The reason this keeps happening is not mysterious. LLMs don't store facts like a database. They learn patterns from text and generate the next likely token. A name that fits the shape of a real person, real case or real software dependency can be more available to the model than the honest answer: I don't know. Training and product design often make that worse, because a smooth answer is easier to like than a cautious one.

That is why generic safeguards are not enough. A warning label under the chat box will not protect a build pipeline. A lawyer promising to check citations later will not fix a brief already drafted around a fake case. If your company is putting AI into customer support, legal review, compliance workflows or developer tools, you need verification at the point where names enter the system.

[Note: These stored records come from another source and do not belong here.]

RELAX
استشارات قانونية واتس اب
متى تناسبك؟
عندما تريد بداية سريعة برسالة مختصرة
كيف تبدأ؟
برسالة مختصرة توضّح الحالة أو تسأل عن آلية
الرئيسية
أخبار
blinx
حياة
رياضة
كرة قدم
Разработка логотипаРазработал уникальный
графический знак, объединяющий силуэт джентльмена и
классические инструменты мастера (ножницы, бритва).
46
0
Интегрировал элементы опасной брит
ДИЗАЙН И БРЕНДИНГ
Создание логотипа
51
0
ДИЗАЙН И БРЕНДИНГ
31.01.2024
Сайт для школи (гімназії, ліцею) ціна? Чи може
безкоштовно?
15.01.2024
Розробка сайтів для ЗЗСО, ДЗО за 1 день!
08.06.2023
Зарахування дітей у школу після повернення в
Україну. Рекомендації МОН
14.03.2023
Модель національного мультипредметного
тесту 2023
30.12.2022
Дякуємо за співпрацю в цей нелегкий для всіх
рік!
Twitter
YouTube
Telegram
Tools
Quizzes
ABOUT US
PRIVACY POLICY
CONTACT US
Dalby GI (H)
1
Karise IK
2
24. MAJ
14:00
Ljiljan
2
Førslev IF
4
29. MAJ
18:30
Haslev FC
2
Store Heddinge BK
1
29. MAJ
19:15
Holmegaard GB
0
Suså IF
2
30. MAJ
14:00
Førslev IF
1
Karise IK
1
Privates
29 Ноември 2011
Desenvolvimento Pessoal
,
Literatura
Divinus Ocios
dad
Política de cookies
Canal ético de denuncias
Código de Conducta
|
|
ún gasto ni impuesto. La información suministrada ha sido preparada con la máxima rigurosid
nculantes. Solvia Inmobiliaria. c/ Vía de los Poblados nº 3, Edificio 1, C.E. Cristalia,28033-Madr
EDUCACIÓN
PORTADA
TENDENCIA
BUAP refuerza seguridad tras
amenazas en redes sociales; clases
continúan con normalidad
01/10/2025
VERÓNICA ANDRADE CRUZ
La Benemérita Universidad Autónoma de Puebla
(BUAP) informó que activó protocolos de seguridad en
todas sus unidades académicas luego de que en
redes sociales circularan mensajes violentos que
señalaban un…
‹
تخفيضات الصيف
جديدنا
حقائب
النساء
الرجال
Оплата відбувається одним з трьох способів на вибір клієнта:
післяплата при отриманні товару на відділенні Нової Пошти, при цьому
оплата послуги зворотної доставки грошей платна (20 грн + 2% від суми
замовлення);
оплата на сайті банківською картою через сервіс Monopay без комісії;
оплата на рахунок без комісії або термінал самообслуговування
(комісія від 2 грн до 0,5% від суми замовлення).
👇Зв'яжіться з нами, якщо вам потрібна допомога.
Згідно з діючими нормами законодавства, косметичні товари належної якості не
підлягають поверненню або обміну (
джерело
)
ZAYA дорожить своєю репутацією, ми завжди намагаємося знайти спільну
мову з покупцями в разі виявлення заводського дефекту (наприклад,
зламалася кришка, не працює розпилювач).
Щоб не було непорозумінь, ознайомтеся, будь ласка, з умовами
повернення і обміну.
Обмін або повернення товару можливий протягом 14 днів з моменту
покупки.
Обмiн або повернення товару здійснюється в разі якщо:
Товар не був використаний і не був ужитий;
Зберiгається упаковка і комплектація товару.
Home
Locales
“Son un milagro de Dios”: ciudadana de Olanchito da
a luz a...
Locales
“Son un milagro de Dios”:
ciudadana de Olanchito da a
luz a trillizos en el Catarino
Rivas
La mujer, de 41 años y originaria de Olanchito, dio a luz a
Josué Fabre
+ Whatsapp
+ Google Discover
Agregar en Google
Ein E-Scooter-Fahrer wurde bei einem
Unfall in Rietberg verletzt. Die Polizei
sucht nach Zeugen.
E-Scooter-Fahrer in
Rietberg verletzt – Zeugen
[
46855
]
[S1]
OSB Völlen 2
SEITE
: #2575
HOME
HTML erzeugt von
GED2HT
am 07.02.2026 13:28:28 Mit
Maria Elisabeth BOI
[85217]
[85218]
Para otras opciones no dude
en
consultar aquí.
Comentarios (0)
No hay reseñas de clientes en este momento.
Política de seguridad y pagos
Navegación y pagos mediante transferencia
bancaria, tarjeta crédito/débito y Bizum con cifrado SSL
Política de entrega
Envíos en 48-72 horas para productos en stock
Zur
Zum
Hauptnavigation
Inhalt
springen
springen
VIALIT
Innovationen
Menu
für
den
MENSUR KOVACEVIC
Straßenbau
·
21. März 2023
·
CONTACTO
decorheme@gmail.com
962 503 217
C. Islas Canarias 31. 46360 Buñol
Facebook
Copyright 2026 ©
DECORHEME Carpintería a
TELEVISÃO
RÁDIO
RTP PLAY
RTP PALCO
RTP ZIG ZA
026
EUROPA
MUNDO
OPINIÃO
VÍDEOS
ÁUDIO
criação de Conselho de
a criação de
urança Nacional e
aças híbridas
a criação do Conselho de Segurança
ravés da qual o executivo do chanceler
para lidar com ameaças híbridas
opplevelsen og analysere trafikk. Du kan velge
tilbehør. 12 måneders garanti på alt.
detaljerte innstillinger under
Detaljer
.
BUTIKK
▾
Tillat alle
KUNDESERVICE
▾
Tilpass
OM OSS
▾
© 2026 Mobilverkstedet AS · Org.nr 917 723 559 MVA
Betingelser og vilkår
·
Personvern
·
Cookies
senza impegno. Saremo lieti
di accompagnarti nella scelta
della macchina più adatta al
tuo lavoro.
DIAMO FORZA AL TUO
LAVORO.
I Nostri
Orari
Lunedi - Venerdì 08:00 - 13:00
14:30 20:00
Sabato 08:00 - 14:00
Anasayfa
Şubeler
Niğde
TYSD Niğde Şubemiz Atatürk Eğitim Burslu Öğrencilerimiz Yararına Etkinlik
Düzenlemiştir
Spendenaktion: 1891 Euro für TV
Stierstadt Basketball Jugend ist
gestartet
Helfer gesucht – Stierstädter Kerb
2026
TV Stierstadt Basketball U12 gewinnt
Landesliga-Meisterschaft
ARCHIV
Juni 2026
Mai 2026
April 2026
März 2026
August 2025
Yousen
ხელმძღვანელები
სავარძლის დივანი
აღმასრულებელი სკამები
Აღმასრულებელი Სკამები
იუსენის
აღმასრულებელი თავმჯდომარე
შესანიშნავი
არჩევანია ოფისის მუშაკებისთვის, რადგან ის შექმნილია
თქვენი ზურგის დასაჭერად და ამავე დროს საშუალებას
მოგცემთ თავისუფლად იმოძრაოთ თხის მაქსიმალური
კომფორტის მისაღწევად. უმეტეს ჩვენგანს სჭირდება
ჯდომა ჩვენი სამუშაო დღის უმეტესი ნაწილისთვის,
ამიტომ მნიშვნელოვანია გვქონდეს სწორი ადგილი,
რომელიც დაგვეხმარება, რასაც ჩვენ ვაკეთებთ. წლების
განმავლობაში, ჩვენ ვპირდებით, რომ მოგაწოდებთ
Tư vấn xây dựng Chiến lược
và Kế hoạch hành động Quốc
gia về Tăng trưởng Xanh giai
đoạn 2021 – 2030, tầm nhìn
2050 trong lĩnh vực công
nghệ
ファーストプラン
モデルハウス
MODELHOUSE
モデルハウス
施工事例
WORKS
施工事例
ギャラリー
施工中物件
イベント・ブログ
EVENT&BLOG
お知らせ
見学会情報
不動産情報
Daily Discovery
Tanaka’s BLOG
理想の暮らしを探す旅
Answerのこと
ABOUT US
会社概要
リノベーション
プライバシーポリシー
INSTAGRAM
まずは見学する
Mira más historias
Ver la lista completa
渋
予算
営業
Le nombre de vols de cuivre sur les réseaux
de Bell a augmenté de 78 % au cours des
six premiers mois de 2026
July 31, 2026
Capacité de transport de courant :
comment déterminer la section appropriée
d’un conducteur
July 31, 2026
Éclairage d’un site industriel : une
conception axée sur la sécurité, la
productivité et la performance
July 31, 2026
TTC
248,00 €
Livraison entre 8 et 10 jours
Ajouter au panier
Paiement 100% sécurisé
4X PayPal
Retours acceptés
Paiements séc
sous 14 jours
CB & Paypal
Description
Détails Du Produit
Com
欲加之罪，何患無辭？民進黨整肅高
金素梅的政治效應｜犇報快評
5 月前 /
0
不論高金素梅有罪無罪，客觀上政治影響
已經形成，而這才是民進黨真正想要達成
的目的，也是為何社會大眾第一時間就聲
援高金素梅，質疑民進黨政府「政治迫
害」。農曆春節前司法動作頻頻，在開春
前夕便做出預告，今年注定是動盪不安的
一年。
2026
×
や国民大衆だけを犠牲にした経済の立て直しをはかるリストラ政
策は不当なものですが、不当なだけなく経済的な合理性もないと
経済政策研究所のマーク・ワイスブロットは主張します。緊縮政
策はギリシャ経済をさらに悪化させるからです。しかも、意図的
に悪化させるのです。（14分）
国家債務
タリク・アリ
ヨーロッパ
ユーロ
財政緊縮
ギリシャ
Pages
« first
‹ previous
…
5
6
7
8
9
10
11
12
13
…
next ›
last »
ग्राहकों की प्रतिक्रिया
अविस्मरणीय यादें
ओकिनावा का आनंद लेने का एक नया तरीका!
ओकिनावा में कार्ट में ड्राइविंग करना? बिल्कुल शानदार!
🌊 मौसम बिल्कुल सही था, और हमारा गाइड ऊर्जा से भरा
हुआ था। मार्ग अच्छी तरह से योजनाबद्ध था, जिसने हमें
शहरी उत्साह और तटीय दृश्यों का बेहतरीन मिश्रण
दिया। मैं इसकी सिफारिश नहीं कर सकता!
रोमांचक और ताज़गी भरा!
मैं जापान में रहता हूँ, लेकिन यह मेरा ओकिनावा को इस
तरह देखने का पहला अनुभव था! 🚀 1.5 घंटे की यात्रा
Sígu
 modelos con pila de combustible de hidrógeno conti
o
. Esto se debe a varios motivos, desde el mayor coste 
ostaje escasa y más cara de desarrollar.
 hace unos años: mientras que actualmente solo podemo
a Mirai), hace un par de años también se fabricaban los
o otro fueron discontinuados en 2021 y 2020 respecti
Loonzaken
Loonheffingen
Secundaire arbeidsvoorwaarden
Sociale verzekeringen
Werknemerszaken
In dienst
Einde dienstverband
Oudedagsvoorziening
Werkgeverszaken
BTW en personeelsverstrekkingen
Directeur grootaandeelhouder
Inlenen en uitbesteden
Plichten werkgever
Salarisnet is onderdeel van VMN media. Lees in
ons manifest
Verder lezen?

For code, that means package allowlists, lockfiles, hash verification and a hard rule that AI agents don't install dependencies without review. For legal and customer-facing systems, it means retrieval against approved documents and citation checks before output reaches a user. Retrieval-augmented generation is not magic, but it gives the model something real to stand on. Raw generation does not.

The point is not that AI tools are useless. They are useful enough that people stop checking them. That is the danger. A random fake name wastes your time. A predictable fake name gives someone else a map.